- 課題: 以下のリストの全行を、一字一句変えずに書き写すこと。

- データセット項目:

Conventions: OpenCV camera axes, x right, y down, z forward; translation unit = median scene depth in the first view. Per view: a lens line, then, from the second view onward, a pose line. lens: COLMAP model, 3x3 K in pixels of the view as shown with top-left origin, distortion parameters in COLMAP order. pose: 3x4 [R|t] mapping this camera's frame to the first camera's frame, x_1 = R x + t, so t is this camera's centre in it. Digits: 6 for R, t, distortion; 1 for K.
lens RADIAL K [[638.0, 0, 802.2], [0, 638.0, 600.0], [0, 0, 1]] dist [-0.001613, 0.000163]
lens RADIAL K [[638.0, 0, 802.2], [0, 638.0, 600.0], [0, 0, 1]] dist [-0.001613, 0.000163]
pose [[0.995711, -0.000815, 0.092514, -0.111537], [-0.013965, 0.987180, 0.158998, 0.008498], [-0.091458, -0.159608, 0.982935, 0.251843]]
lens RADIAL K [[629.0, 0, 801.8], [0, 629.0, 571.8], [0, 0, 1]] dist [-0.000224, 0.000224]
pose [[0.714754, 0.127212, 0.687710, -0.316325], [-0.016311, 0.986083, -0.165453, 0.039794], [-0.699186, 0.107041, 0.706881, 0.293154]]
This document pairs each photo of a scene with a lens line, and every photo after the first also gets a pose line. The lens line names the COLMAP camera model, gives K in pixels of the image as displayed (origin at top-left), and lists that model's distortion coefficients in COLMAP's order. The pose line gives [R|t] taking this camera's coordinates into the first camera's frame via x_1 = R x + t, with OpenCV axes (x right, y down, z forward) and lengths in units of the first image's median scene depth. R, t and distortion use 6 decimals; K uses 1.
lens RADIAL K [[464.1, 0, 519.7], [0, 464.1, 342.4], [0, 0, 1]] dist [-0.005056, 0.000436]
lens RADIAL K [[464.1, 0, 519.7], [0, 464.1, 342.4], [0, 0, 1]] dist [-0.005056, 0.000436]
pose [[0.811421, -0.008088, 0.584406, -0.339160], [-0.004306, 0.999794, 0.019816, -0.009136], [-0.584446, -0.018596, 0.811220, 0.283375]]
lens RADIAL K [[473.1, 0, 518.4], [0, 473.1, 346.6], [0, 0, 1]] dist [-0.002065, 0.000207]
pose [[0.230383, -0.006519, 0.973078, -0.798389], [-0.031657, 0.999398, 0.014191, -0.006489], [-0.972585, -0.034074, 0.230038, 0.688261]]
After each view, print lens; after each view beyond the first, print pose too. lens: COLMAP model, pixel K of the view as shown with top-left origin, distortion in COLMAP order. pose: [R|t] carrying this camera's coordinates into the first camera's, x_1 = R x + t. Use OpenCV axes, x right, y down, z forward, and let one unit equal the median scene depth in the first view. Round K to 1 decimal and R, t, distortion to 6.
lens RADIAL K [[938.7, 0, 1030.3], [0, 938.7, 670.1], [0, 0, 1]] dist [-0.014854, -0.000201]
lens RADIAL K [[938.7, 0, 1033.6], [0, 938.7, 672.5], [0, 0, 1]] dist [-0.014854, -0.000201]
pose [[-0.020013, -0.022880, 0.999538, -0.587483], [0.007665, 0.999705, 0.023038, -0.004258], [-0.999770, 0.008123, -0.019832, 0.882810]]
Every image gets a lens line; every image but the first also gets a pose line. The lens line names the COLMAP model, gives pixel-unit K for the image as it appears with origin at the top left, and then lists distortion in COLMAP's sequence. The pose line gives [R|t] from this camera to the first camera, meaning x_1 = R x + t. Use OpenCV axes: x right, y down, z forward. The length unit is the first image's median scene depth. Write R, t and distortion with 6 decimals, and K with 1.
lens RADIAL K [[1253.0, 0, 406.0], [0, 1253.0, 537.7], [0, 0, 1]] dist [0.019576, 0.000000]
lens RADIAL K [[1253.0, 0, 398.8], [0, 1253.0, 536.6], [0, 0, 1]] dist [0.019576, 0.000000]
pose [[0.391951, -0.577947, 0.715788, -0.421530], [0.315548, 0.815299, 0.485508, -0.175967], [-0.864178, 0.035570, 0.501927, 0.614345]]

- 解答例:
Conventions: OpenCV camera axes, x right, y down, z forward; translation unit = median scene depth in the first view. Per view: a lens line, then, from the second view onward, a pose line. lens: COLMAP model, 3x3 K in pixels of the view as shown with top-left origin, distortion parameters in COLMAP order. pose: 3x4 [R|t] mapping this camera's frame to the first camera's frame, x_1 = R x + t, so t is this camera's centre in it. Digits: 6 for R, t, distortion; 1 for K.
lens RADIAL K [[638.0, 0, 802.2], [0, 638.0, 600.0], [0, 0, 1]] dist [-0.001613, 0.000163]
lens RADIAL K [[638.0, 0, 802.2], [0, 638.0, 600.0], [0, 0, 1]] dist [-0.001613, 0.000163]
pose [[0.995711, -0.000815, 0.092514, -0.111537], [-0.013965, 0.987180, 0.158998, 0.008498], [-0.091458, -0.159608, 0.982935, 0.251843]]
lens RADIAL K [[629.0, 0, 801.8], [0, 629.0, 571.8], [0, 0, 1]] dist [-0.000224, 0.000224]
pose [[0.714754, 0.127212, 0.687710, -0.316325], [-0.016311, 0.986083, -0.165453, 0.039794], [-0.699186, 0.107041, 0.706881, 0.293154]]
This document pairs each photo of a scene with a lens line, and every photo after the first also gets a pose line. The lens line names the COLMAP camera model, gives K in pixels of the image as displayed (origin at top-left), and lists that model's distortion coefficients in COLMAP's order. The pose line gives [R|t] taking this camera's coordinates into the first camera's frame via x_1 = R x + t, with OpenCV axes (x right, y down, z forward) and lengths in units of the first image's median scene depth. R, t and distortion use 6 decimals; K uses 1.
lens RADIAL K [[464.1, 0, 519.7], [0, 464.1, 342.4], [0, 0, 1]] dist [-0.005056, 0.000436]
lens RADIAL K [[464.1, 0, 519.7], [0, 464.1, 342.4], [0, 0, 1]] dist [-0.005056, 0.000436]
pose [[0.811421, -0.008088, 0.584406, -0.339160], [-0.004306, 0.999794, 0.019816, -0.009136], [-0.584446, -0.018596, 0.811220, 0.283375]]
lens RADIAL K [[473.1, 0, 518.4], [0, 473.1, 346.6], [0, 0, 1]] dist [-0.002065, 0.000207]
pose [[0.230383, -0.006519, 0.973078, -0.798389], [-0.031657, 0.999398, 0.014191, -0.006489], [-0.972585, -0.034074, 0.230038, 0.688261]]
After each view, print lens; after each view beyond the first, print pose too. lens: COLMAP model, pixel K of the view as shown with top-left origin, distortion in COLMAP order. pose: [R|t] carrying this camera's coordinates into the first camera's, x_1 = R x + t. Use OpenCV axes, x right, y down, z forward, and let one unit equal the median scene depth in the first view. Round K to 1 decimal and R, t, distortion to 6.
lens RADIAL K [[938.7, 0, 1030.3], [0, 938.7, 670.1], [0, 0, 1]] dist [-0.014854, -0.000201]
lens RADIAL K [[938.7, 0, 1033.6], [0, 938.7, 672.5], [0, 0, 1]] dist [-0.014854, -0.000201]
pose [[-0.020013, -0.022880, 0.999538, -0.587483], [0.007665, 0.999705, 0.023038, -0.004258], [-0.999770, 0.008123, -0.019832, 0.882810]]
Every image gets a lens line; every image but the first also gets a pose line. The lens line names the COLMAP model, gives pixel-unit K for the image as it appears with origin at the top left, and then lists distortion in COLMAP's sequence. The pose line gives [R|t] from this camera to the first camera, meaning x_1 = R x + t. Use OpenCV axes: x right, y down, z forward. The length unit is the first image's median scene depth. Write R, t and distortion with 6 decimals, and K with 1.
lens RADIAL K [[1253.0, 0, 406.0], [0, 1253.0, 537.7], [0, 0, 1]] dist [0.019576, 0.000000]
lens RADIAL K [[1253.0, 0, 398.8], [0, 1253.0, 536.6], [0, 0, 1]] dist [0.019576, 0.000000]
pose [[0.391951, -0.577947, 0.715788, -0.421530], [0.315548, 0.815299, 0.485508, -0.175967], [-0.864178, 0.035570, 0.501927, 0.614345]]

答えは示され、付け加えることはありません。